The median age was 39.4 years. 23.1% of residents were under the age of 18; 9.5% were between the ages of 18 and 24; 24.1% were from 25 to 44; 24.8% were from 45 to 64; and 18.6% were 65 or older. The gender makeup of the city was 50.7% male and 49.3% female.

===2000 census===
At the 2000 census there were 4,914 people, 2,006 households, and 1,285 families living in the city. The population density was 1,119.6 PD/sqmi. There were 2,126 housing units at an average density of 484.4 /sqmi. The racial makeup of the city was 97.48% White, 0.43% African American, 0.06% Native American, 0.77% Asian, 0.81% from other races, and 0.45% from two or more races. Hispanic or Latino of any race were 2.56%.

Of the 2,006 households 29.0% had children under the age of 18 living with them, 56.5% were married couples living together, 4.9% had a female householder with no husband present, and 35.9% were non-families. 31.2% of households were one person and 13.0% were one person aged 65 or older. The average household size was 2.34 and the average family size was 2.96.

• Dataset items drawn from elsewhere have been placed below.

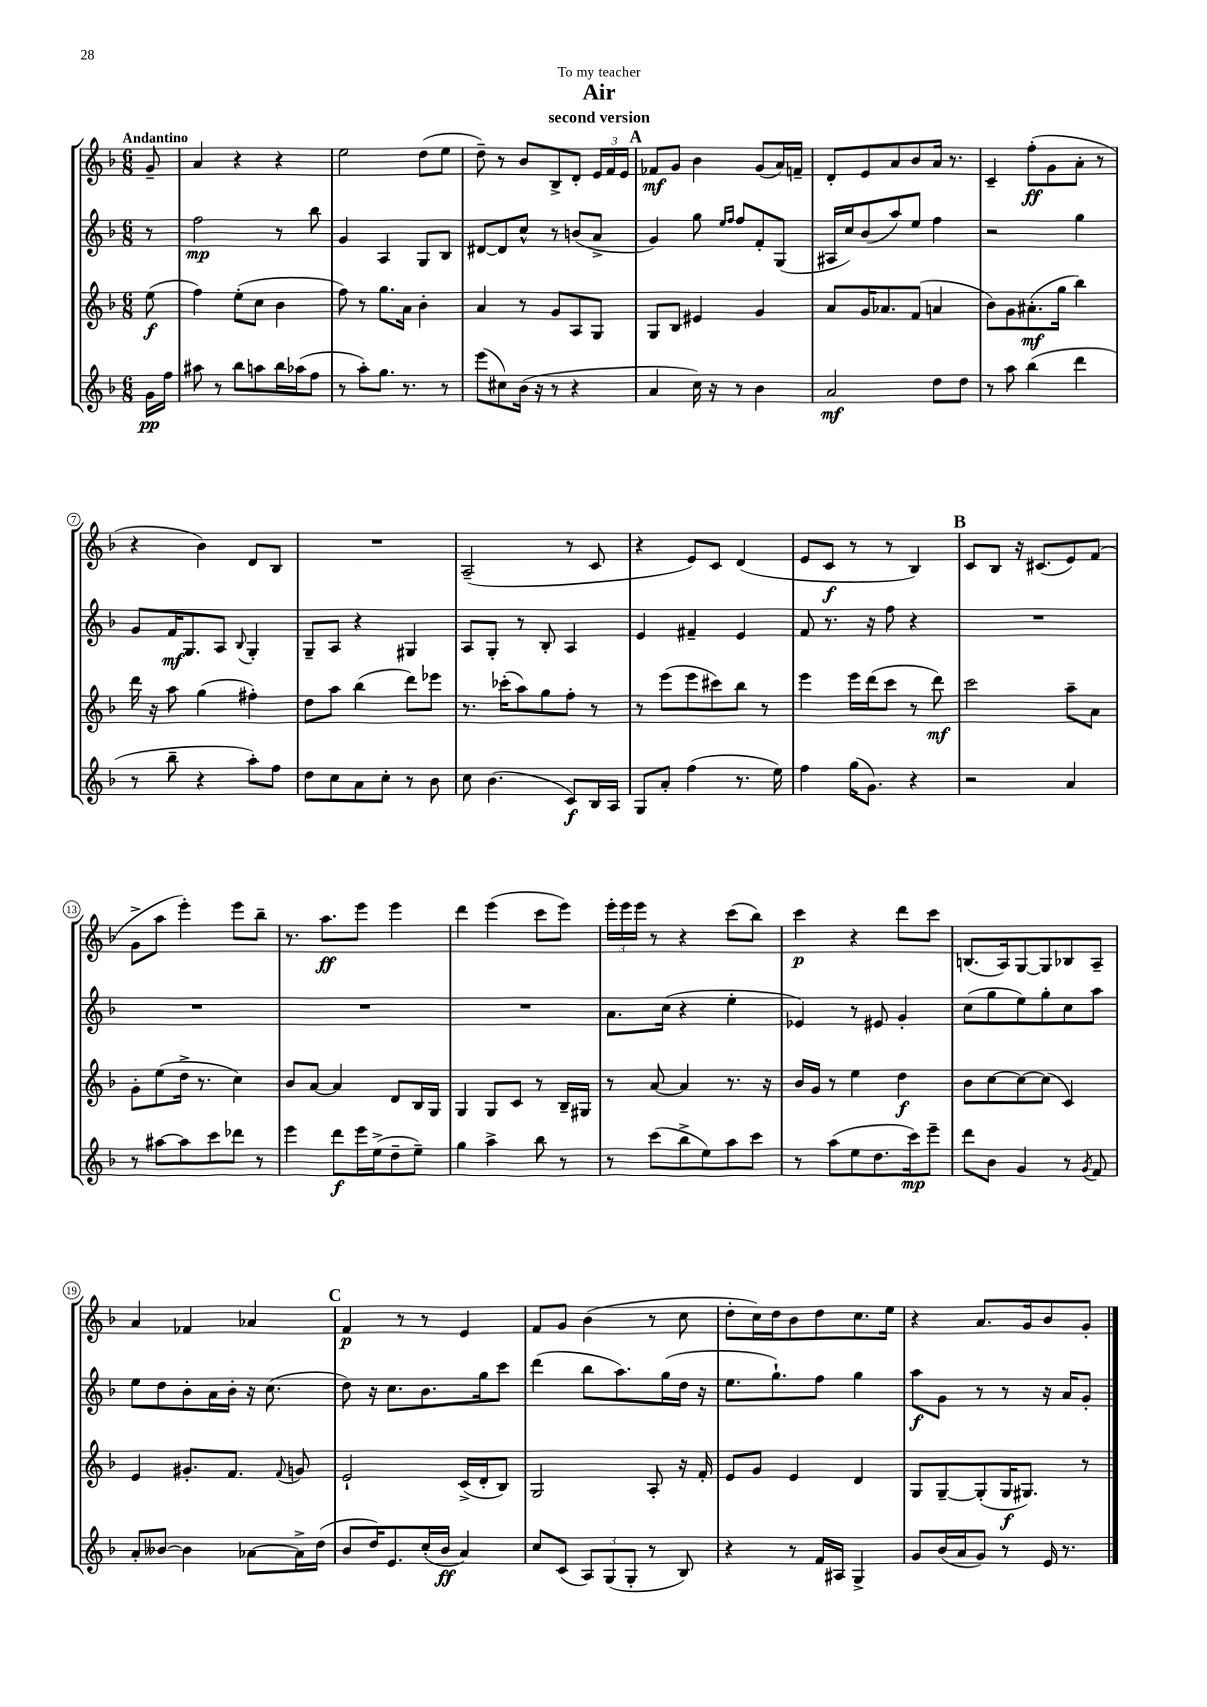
\header { title = "Air" subtitle = "second version" dedication = "To my teacher" }
<<
\new StaffGroup <<
\new Staff = "s0" {
    \clef treble \key f \major \numericTimeSignature \time 6/8 \partial 8 \tempo "Andantino"
    \autoBeamOff g'8-- |
    a'4 r4 r4 |
    e''2 d''8[( e''8] |
    d''8--) r8 bes'8[ bes8-> d'8]-. \tuplet 3/2 { e'16[ f'16 e'16] } |
    \mark \markup { \bold "A" } fes'8[\mf g'8] bes'4 g'8[( a'16) f'16]-- |
    d'8[-. e'8 a'8 bes'8 a'16] r8. |
    c'4-- f''8[-.\ff( g'8 a'8]-. r8 |
    r4 bes'4) d'8[ bes8] |
    R2. |
    a2--( r8 c'8 |
    r4 e'8[) c'8] d'4( |
    e'8[ c'8]\f r8 r8 bes4) |
    \mark \markup { \bold "B" } c'8[ bes8] r16 cis'8.[( e'8) f'8]( |
    g'8[-> a''8] e'''4-.) e'''8[ bes''8]-- |
    r8. a''8.[\ff e'''8] e'''4 |
    d'''4 e'''4( c'''8[ e'''8]) |
    \tuplet 3/2 { e'''16[-. e'''16 e'''16] } r8 r4 c'''8[( bes''8]) |
    c'''4\p r4 d'''8[ c'''8] |
    b8.[( a16) g8~ g8 bes8 a8]-- |
    a'4 fes'4 aes'4 |
    \mark \markup { \bold "C" } f'4\p r8 r8 e'4 |
    f'8[ g'8] bes'4( r8 c''8 |
    d''8[-. c''16) d''16 bes'8 d''8 c''8. e''16] |
    r4 a'8.[ g'16 bes'8 g'8]-. \bar "|." |
}
\new Staff = "s1" {
    \clef treble \key f \major \numericTimeSignature \time 6/8 \partial 8
    \autoBeamOff r8 |
    f''2\mp r8 bes''8 |
    g'4 a4 g8[ bes8] |
    dis'8[~ dis'8 c''8]-^ r8 b'8[( a'8]-> |
    \mark \markup { \bold "A" } g'4) g''8 \grace { e''16[ f''16] } f''8[ f'8-. g8]( |
    ais16[ c''16) bes'8( a''8) e''8] f''4 |
    r2 g''4 |
    g'8[ f'16\mf g8. a8] \appoggiatura { bes8 } g4-. |
    g8[-- a8] r4 gis4 |
    a8[ g8]-. r8 bes8-. a4 |
    e'4 fis'4-- e'4 |
    f'8 r8. r16 f''8 r4 |
    \mark \markup { \bold "B" } R2. |
    R2. |
    R2. |
    R2. |
    a'8.[ c''16]( r4 e''4-. |
    ees'4) r8 eis'8 g'4-. |
    c''8[( g''8 e''8) g''8-. c''8 a''8] |
    e''8[ d''8 bes'8-. a'16 bes'16]-. r16 c''8.( |
    \mark \markup { \bold "C" } d''8) r16 c''8.[ bes'8. g''16 c'''8] |
    d'''4( bes''8[ a''8.) g''16( d''16] r16 |
    e''8.[ g''8.-!) f''8] g''4 |
    a''8[\f g'8] r8 r8 r16 a'16[ g'8]-. \bar "|." |
}
\new Staff = "s2" {
    \clef treble \key f \major \numericTimeSignature \time 6/8 \partial 8
    \autoBeamOff e''8\f( |
    f''4) e''8[-.( c''8] bes'4 |
    f''8) r8 g''8.[ a'16] bes'4-. |
    a'4 r8 g'8[ a8 g8] |
    \mark \markup { \bold "A" } g8[ bes8] eis'4 g'4 |
    a'8[ g'16 aes'8. f'8]( a'4 |
    bes'8[) g'8 ais'8.-.\mf( g''16] bes''4) |
    d'''16 r16 a''8 g''4( fis''4-.) |
    d''8[ a''8] bes''4( d'''8[) ees'''8] |
    r8. ces'''16[-.( a''8) g''8 f''8]-. r8 |
    r8 e'''8[( e'''8 cis'''8) bes''8] r8 |
    e'''4 e'''16[ d'''16( c'''8] r8 d'''8\mf) |
    \mark \markup { \bold "B" } c'''2 a''8[-- a'8] |
    g'8[-. e''8( d''16]-> r8. c''4) |
    bes'8[ a'8]~ a'4 d'8[ bes16 g16] |
    g4 g8[ c'8] r8 bes16[-- gis16] |
    r8 a'8~ a'4 r8. r16 |
    bes'16[ g'16] r8 e''4 d''4\f |
    bes'8[ c''8~ c''8~ c''8]( c'4) |
    e'4 gis'8.[-. f'8.] \appoggiatura { f'8 } g'8 |
    \mark \markup { \bold "C" } e'2-! c'16[->( d'16-. bes8]) |
    g2 a8-. r16 f'16-. |
    e'8[ g'8] e'4 d'4 |
    g8[ g8~-- g8-.( g16\f gis8.]) r8 \bar "|." |
}
\new Staff = "s3" {
    \clef treble \key f \major \numericTimeSignature \time 6/8 \partial 8
    \autoBeamOff g'16[\pp f''16] |
    ais''8 r8 bes''8[ a''8 bes''16 aes''16( f''8] |
    r8 a''8[-.) g''8.] r8. r8 |
    e'''8[( cis''8) bes'16]( r16 r8 r4 |
    \mark \markup { \bold "A" } a'4 c''16) r16 r8 bes'4 |
    a'2\mf d''8[ d''8] |
    r8 a''8 bes''4( d'''4 |
    r8 bes''8-- r4 a''8[-.) f''8] |
    d''8[ c''8 a'8 c''8]-. r8 bes'8 |
    c''8 bes'4.( c'8[\f) bes16 a16] |
    g8[ a'8]-. f''4( r8. e''16) |
    f''4 g''16[( g'8.]) r4 |
    \mark \markup { \bold "B" } r2 a'4 |
    r8 ais''8[~ ais''8 c'''8 des'''8] r8 |
    e'''4 d'''8[\f e'''16 e''16->( d''8-- e''8]--) |
    g''4 a''4-> bes''8 r8 |
    r8 c'''8[( bes''8-> e''8) a''8 c'''8] |
    r8 a''8[( e''8 d''8. c'''16\mp) e'''8]-- |
    d'''8[ bes'8] g'4 r8 \acciaccatura { g'8 } f'8 |
    a'8[-. beses'8]~ beses'4 aes'8[~ aes'16-> d''16]( |
    \mark \markup { \bold "C" } bes'8[ d''16) e'8. c''16-.( bes'16]\ff a'4) |
    c''8[ c'8]( \tuplet 3/2 { a8[) g8( g8]-. } r8 bes8) |
    r4 r8 f'16[ ais16] g4-> |
    g'8[ bes'16( a'16 g'8]) r8 e'16 r8. \bar "|." |
}
>>
>>
\layout { \context { \Score \override BarNumber.stencil = #(make-stencil-circler 0.1 0.3 ly:text-interface::print) } }
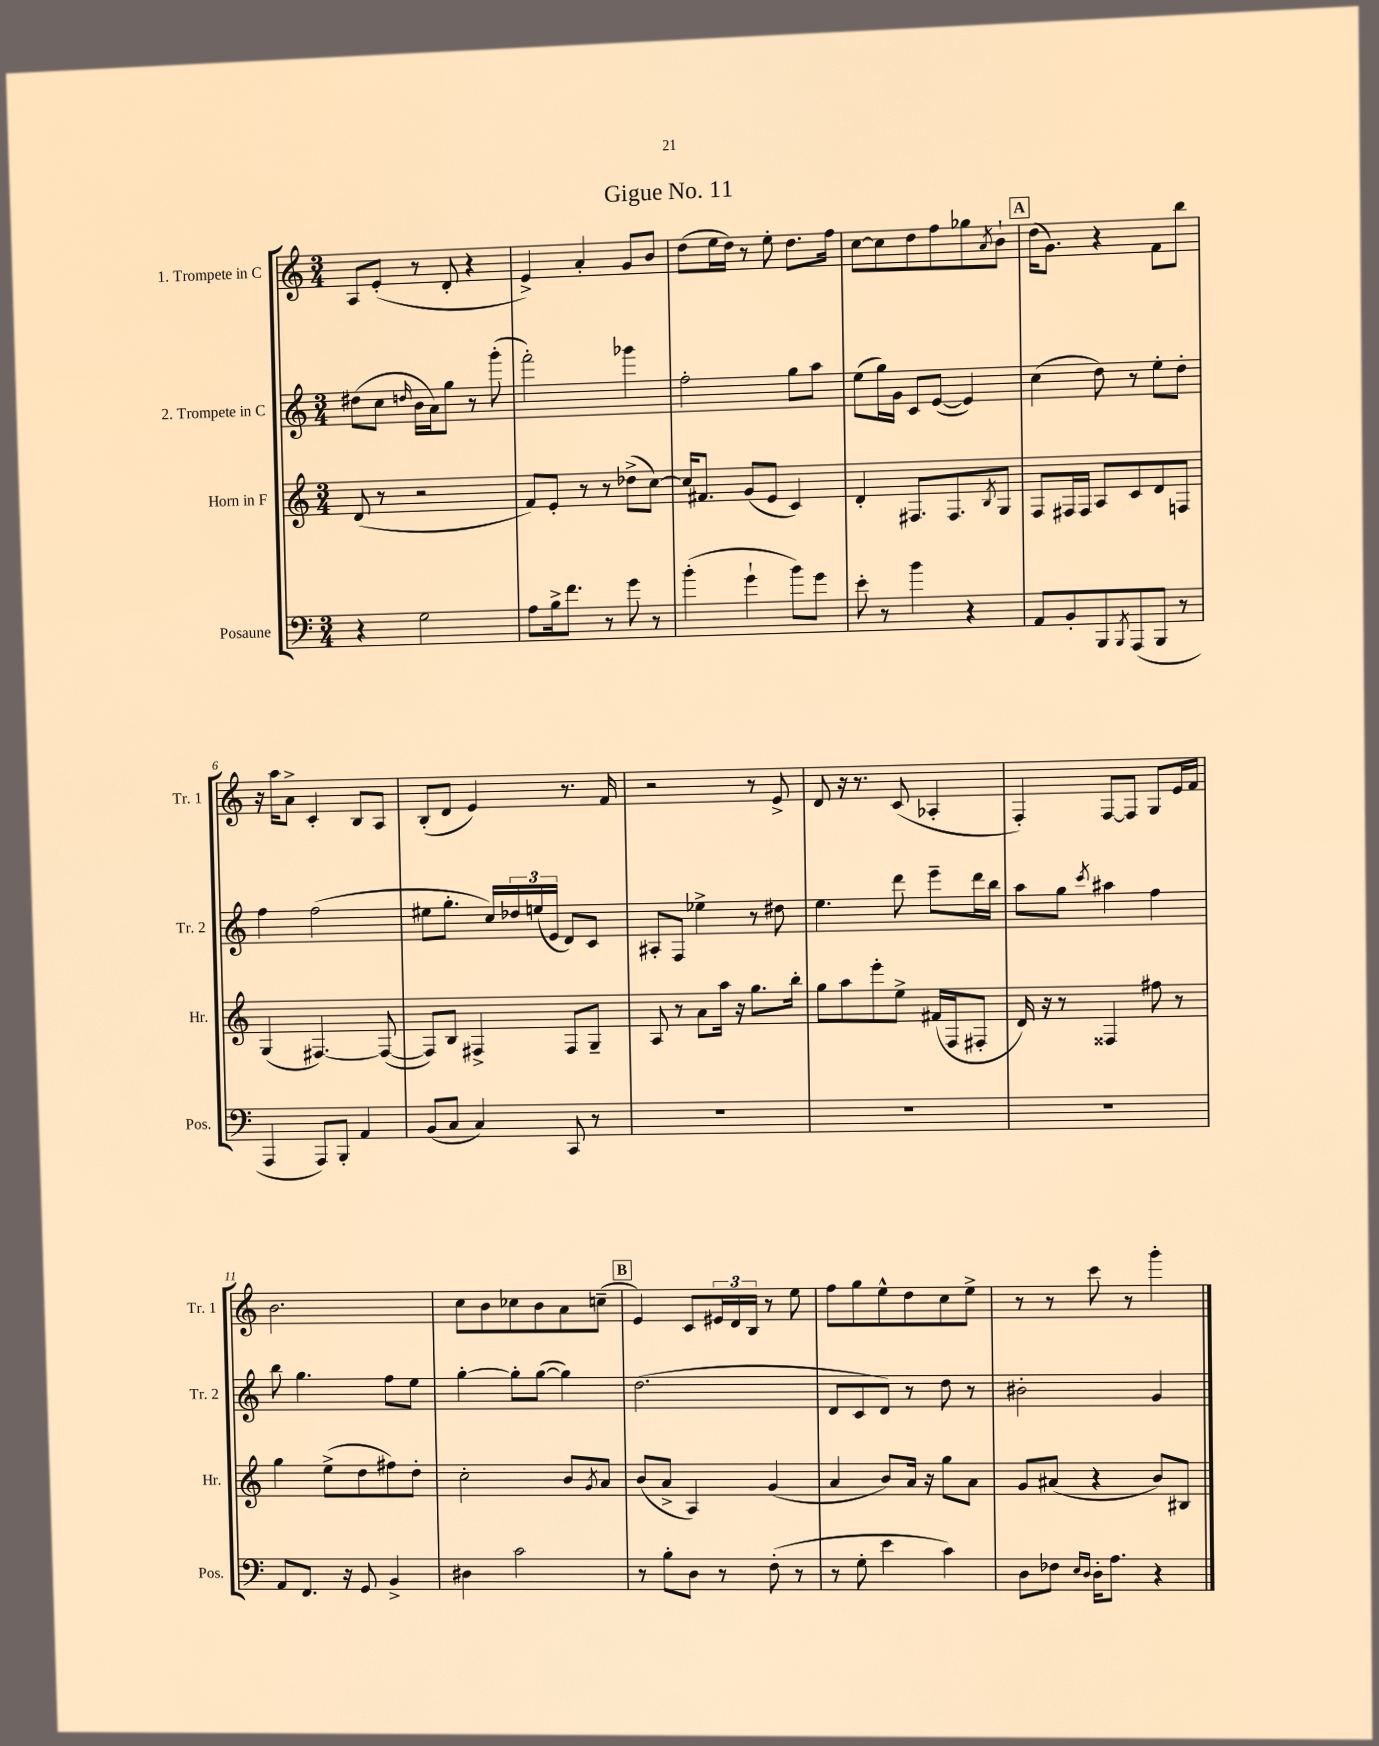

Age spread: 23.6% under the age of 18, 10.8% from 18 to 24, 24.9% from 25 to 44, 21.2% from 45 to 64, and 19.5% 65 or older. The median age was 38 years. For every 100 females, there were 95.9 males. For every 100 females age 18 and over, there were 94.1 males.

The median household income was $34,058 and the median family income was $43,346. Males had a median income of $31,026 versus $20,604 for females. The per capita income for the city was $18,254. About 3.6% of families and 7.6% of the population were below the poverty line, including 8.1% of those under age 18 and 6.2% of those age 65 or over.
==Education==
Sheldon is served by the Sheldon Community School District, which include Sheldon High School. There are two private schools, both of which offer preschool services through the eighth grade, the Sheldon Christian School and the St. Patrick's Catholic School.

Sheldon is also home to Northwest Iowa Community College, a two-year associate degree community college.

==Notable people==
- William D. Boies (1857–1932), lawyer and politician
- Terry Brands (born 1968) two-time World Champion in freestyle wrestling
- Tom Brands (born 1968) World Champion and Olympic
- Eugene Burdick (1918–1965) writer
- George Kelly (1905–1967), American educational and existentialist psychologist
- A.G. Kruger (born 1979), competitor at the 2004 and 2008 Summer Olympic Games
- Gerrit Roorda (1890–1977), Dutch communist politician
- Dennis Marion Schnurr (born 1948), Archbishop of the Roman Catholic Archdiocese of Cincinnati, Ohio
- Michael J. Streit (born 1950), former Iowa Supreme Court justice

==Media==
Sheldon is home to a KIWA (AM) and KIWA-FM.

Iowa Information Media Group publishes The Sheldon Mail-Sun and The N'West Iowa Review. The N'West Iowa Review has been named the state's Newspaper of the Year 17 times, and named the best weekly in the United States by the National Newspaper Association from 2000 to 2005, and again in 2007.